ФРАГМЕНТ ДОКУМЕНТА
Следующая тема - способ смерти человека. Сохранившиеся строки 290-303. Речь идет об участи воинов, павших в битве, и погибших от всевозможных несчастных случаев: человека, сбитого сваями, юноши, умершего во цвете лет, не успевшего родиться или родившегося мертвым младенца и т.д. К этой теме мы еще вернемся.

3. Наконец, судя по  одной из версий, изложенной во  фрагменте И16878, заключительная часть текста содержала личные конкретные истории отдельных людей, ибо Гильгамеш в нем спрашивает о судьбе своих родителей, снова о своих нерожденных младенцах, о «сынах Гирсу», о шумерийцах, об аккадцах. Думается, что здесь обязательно должен был звучать этический мотив, ибо спрашивается о судьбе и тех, кто не чтил отца и мать, кто был проклят отцом и матерью, кто нарушил клятвы, клялся ложною клятвой, и т.д. Это очень важный момент, ибо, хотя в большинстве случаев из-за поврежденного текста мы не имеем ответа, какова же была участь этих людей, все же по сохранившимся обрывкам можно сделать предположение о жестокости их посмертной участи: «воду горечи пьет, насыщения не получает» (о прбклятом отцом и матерью). [3. c.57]

Таким образом, перед  нами оказывается произведение, где  создана стройная и цельная картина  представлений об устройстве и установлении миропорядка, об основных законах жизни. При этом принцип трехчастности преобладает не только в основном членении темы (верх - середина - низ), но заметно тяготение к нему по всему ходу действия, в более мелком ее членении в каждой части рассказа.

ЗАПИСИ ДАННЫХ
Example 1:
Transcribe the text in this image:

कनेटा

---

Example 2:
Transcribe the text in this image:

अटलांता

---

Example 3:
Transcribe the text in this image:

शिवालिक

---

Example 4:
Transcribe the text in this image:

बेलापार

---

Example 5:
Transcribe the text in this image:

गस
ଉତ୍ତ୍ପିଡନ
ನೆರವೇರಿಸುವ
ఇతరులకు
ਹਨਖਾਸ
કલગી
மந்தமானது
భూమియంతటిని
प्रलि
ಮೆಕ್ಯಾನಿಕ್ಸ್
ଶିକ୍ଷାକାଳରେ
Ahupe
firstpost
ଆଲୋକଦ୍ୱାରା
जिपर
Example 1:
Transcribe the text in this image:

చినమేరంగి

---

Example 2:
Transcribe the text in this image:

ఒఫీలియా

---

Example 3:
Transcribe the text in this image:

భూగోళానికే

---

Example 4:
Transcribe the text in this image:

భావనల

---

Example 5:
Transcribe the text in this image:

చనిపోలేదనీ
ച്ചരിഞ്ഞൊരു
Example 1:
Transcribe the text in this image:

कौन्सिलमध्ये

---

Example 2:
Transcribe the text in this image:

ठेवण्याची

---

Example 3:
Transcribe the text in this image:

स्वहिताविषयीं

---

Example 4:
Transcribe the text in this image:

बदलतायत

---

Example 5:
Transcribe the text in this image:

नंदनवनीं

* * *

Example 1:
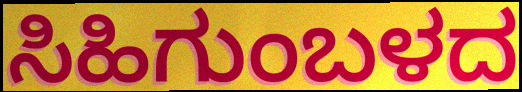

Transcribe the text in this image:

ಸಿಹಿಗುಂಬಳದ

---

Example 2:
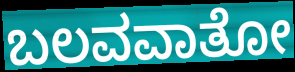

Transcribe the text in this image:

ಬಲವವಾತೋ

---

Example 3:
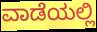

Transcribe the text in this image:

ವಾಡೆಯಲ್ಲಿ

ЗАДАНИЕ A
Какие строки сохранились по теме способа смерти человека, согласно фрагменту документа?
ЗАДАНИЕ B
Перепишите отрывок из фрагмента документа, начиная с места со словами «Таким образом, перед  нами» и заканчивая словами «каждой части рассказа.».

ОТВЕТ A
Строки 290-303.

ОТВЕТ B
Таким образом, перед  нами оказывается произведение, где  создана стройная и цельная картина  представлений об устройстве и установлении миропорядка, об основных законах жизни. При этом принцип трехчастности преобладает не только в основном членении темы (верх - середина - низ), но заметно тяготение к нему по всему ходу действия, в более мелком ее членении в каждой части рассказа.